President Buhari needed to show two things in his speech. First, that he’s got an economic plan for his second term that would open Nigeria to business and foreign investors, and that would unleash the animal spirits of enterprise in this country. Second, that he could unite Nigerians through leading Nigeria towards an enduring political settlement and true federalism, based on political restructuring. Unfortunately, his speech did not credibly address these issues. Although the president promised to “correct the lapses” in his first term, “tackle the new challenges the country is faced with” and “chart a bold plan for transforming Nigeria”, the agenda he set out in his speech is actually to “consolidate” the policies of his first term, it’s about more state intervention in the economy.

The president referred to how China, India and Indonesia achieved economic growth and drastically reduced poverty. Based on these countries’ achievements, he concluded that “With leadership and a sense of purpose, we can lift 100 million Nigerians out of poverty in 10 years”. But did his speech writers really study the trajectory of China’s and India’s economic growth and poverty reductions? If they did, they would have known that the periods of economic transformation and prosperity in these countries coincided with the periods of their far-reaching economic reforms, private sector development and openness to the world economy.

Evidence from the World Bank, the IMF and the WTO shows that Nigeria cannot achieve what China, India and Indonesia did unless it becomes an open, competitive market economy. Unfortunately, much of what the president said in his speech was about continuing with the current statist, interventionist and protectionist approach, with heavy reliance on government spending to address socio-economic problems. The few references in the speech to working with the private sector seemed perfunctory and hollow.

If you were looking for commitments to market-based economic reforms, to privatisation, to tackling the supply-side constraints that businesses face, to the reform of critical state and market-supporting institutions, you would be disappointed. For instance, the president said: “It still takes too long for goods to clear at our ports”. But how seriously has Nigeria taken its WTO trade facilitation commitments? The president talked about “improving productivity and accelerating economic growth”, but how would that happen without embracing the economic openness and competitiveness that drive innovation, productivity and growth? Can Nigeria really be taken seriously as an open market economy if it doesn’t sign and ratify the African Continental Free Trade Area (AFCFTA) agreement? Strangely, Buhari said nothing about AfCFTA in his speech.

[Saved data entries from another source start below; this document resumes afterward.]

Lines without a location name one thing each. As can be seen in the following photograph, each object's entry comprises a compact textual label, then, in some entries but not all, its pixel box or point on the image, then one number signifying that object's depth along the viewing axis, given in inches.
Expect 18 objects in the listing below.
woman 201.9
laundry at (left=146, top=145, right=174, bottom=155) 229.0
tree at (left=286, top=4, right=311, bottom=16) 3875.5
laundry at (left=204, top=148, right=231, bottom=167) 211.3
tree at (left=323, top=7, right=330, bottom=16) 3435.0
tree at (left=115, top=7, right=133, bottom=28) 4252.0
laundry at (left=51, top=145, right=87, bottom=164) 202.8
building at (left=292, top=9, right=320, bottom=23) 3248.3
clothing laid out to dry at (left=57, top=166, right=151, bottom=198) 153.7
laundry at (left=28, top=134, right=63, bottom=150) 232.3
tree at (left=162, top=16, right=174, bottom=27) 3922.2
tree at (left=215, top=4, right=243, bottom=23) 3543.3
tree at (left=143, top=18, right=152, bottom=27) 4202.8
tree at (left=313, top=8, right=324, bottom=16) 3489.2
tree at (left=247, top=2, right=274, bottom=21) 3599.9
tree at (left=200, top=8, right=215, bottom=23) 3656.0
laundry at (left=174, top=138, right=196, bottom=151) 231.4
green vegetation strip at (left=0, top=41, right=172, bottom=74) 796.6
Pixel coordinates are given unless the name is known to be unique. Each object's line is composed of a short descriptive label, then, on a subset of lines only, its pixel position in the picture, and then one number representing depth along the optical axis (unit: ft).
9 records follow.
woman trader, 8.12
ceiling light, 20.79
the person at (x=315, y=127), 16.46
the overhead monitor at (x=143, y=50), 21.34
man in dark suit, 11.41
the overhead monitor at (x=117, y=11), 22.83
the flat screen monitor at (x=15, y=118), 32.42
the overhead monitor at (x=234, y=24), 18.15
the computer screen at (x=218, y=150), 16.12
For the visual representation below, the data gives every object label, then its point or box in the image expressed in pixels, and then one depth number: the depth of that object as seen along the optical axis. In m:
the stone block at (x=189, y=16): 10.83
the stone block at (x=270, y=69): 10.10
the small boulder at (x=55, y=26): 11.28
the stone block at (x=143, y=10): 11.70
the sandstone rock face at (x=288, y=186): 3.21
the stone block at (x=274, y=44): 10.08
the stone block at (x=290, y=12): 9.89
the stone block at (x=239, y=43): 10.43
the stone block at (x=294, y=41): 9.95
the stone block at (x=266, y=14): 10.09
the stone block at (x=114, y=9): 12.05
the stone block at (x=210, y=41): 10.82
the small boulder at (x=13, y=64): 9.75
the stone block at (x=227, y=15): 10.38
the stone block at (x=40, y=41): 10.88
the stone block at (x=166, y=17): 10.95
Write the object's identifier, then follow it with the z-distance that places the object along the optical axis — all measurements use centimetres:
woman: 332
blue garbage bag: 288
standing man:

Truth be told, it would take a seismic shift in mindset and worldview for President Buhari to truly understand market dynamics and economic fundamentals. As the president himself said, “Throughout my adult life, I have been a public servant. I have no other career but public service. I know no service but public service”. Surely, it would be hard for a leader with such a state-centred ethos to genuinely understand why the private sector, not the state, is the driver of economic growth and why private sector development is critical. Buhari’s speech proves this; his preference is for state planning!

Now, what about uniting Nigeria? Again, it’s all empty rhetoric. President Buhari said: “We have been successful in forging a nation from different ethnicities and language groups”. Really, is Nigeria a “nation”, properly defined?

Recently, President Buhari was hailed for saying that “True federalism is necessary at this juncture of our political and democratic evolution”. But what does he mean by “true federalism”? Is asking the Inspector General of Police to establish state and local government police forces, as Buhari reportedly ordered, the way to create a true federalism? Is naming the Abuja national stadium after MKO Abiola a substitute for restructuring Nigeria and creating an enduring political settlement? Surely, the answer is no. Yet, Buhari’s Democracy Day speech said nothing about political restructuring.

Sadly, the new Senate rejected a motion to debate Buhari’s Democracy Day speech. That’s a bad start. The inauguration events and the President’s Democracy Day speech should ideally be debated by the legislature. Why wouldn’t they?